A finite sequence of bits is represented as a list with values from the set $\{0,1\}$—for example, $[0,1,0], [1,0,1,1], \dots
[ \: ]$ denotes the empty list, and $[b]$ is the list consisting of one bit $b$. For a nonempty list $l, \text{ head}(l)$ returns the first element of $l$, and $\text{tail}(l)$ returns the list obtained by removing the first element from $l. \: \: a:l$ denotes a new list formed by adding a at the head of list $l$.
For example:
$\text{head}([0,1,0]) \: =\: 0, \text{tail}([0,1,0]) = [1,0]$,
$\text{head}([1]) \: = \: 1, \text{tail}([1]) = [ \: ],$ and
$1:[0,1,0] \: = \: [1,0,1,0]$.
Consider the following functions:
$xor$ takes takes as input two bits and returns a bit.
xor(a,b)
if (a == b) return(0)
else return(1)
endif
$f1$ takes as input a list and returns another list.
f1(s)
if (s == []) then return([1])
else if (head(s) == 0) then return(1:tail(s))
else if (head(s) == 1) then return(0:f1(tail(s)))
endif
$f2$ takes as input a bit and a list and returns a bit.
f2(b,s)
if (s == [ ]) then return(b)
else if (head(s) == 0) then return(f2(xor(b,1),tail(s)))

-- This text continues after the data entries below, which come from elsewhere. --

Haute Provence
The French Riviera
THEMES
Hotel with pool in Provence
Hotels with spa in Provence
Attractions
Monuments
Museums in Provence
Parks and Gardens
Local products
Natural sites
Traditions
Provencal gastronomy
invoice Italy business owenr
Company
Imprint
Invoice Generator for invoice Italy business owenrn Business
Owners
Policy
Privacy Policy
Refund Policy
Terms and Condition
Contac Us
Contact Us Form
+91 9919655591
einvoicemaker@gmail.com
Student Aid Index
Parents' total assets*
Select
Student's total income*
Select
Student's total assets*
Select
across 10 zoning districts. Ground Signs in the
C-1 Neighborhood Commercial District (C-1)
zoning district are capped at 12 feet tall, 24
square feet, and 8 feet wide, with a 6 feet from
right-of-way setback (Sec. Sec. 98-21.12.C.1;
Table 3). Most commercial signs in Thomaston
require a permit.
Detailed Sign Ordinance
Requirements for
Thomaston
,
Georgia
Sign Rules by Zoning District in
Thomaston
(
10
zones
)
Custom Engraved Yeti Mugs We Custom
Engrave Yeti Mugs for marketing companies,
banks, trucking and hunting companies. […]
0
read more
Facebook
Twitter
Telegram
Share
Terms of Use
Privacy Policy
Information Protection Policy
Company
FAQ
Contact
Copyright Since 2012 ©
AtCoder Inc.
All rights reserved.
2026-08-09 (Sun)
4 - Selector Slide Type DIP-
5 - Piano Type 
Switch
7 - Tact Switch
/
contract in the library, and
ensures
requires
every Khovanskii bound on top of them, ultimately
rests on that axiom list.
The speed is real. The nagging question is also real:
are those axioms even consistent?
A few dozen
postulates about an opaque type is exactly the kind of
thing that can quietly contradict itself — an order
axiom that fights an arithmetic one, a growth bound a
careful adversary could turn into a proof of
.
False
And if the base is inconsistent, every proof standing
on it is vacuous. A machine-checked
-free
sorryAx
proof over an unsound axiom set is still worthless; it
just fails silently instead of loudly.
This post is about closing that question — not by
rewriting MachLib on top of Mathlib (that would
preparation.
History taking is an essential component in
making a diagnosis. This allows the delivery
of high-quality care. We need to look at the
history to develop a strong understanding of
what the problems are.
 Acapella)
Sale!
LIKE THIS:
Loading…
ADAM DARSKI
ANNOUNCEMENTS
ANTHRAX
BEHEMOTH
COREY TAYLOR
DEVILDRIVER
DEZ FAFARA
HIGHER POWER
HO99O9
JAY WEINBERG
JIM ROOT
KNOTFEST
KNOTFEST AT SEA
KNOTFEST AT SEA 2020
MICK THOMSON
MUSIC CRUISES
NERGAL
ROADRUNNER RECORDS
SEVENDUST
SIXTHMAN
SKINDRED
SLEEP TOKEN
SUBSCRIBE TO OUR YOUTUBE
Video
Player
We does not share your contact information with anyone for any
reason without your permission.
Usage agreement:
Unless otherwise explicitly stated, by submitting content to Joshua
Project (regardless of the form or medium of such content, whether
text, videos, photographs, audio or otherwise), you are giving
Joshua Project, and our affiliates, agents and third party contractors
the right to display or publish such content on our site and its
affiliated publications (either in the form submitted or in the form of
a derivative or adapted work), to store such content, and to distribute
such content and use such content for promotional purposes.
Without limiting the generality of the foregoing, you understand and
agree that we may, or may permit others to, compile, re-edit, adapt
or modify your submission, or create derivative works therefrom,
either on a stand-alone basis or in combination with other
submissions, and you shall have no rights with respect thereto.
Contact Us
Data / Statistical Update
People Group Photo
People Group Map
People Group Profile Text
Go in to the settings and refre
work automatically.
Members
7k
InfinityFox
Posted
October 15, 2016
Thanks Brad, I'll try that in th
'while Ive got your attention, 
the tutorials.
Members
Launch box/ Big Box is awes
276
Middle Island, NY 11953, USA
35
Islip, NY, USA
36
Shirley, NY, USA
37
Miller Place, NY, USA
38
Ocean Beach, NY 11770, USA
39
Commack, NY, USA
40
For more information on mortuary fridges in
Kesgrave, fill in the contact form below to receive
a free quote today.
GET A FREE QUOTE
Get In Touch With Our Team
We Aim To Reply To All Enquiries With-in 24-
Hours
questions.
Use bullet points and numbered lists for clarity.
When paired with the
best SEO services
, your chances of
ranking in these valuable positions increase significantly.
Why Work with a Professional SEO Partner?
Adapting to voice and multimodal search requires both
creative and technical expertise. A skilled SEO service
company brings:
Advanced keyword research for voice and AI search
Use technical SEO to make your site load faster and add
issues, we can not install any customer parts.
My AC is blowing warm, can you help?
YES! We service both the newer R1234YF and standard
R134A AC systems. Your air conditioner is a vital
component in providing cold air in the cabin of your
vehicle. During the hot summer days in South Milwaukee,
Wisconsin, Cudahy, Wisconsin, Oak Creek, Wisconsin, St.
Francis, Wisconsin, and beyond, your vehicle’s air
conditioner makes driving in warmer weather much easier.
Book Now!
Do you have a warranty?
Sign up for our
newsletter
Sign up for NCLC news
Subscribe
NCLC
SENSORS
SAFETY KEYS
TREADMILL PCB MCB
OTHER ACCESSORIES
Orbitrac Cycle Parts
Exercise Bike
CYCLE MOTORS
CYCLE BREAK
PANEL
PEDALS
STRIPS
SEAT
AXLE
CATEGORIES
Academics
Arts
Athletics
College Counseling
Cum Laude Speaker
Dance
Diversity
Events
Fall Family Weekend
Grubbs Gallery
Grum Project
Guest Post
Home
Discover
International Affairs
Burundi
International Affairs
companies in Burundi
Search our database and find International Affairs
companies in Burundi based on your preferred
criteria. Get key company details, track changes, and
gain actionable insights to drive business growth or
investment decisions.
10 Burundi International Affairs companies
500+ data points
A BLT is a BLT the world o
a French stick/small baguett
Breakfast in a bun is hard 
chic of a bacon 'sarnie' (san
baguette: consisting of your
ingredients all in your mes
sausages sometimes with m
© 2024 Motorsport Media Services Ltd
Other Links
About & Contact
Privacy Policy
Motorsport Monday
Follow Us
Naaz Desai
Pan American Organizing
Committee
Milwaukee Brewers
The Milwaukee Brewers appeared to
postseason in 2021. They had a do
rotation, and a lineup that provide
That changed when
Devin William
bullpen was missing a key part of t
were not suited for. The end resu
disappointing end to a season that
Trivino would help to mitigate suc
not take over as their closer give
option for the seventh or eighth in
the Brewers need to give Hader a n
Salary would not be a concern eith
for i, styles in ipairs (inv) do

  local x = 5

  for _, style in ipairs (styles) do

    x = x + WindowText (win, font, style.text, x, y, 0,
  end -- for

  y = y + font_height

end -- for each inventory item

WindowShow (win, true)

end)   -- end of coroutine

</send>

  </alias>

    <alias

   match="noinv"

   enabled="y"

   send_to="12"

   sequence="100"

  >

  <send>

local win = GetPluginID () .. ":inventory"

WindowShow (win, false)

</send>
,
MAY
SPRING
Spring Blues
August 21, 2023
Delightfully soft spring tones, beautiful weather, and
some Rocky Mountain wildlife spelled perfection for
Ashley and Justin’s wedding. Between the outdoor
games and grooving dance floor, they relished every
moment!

else if (head(s) == 1) then return(xor(b,1))
endif
$g1$ takes as input a nonnegative number and returns a list.
g1(n)
if (n == 0) then return([0])
else return f1(g1(n-1))
endif
$g2$ takes as input a nonnegative number and returns a bit.
g2(n)
if (n == 0) then return(0)
else return f2(g2(n-1),g1(n))
endif
What is the value of $g2(256)$ and $g2(257)$?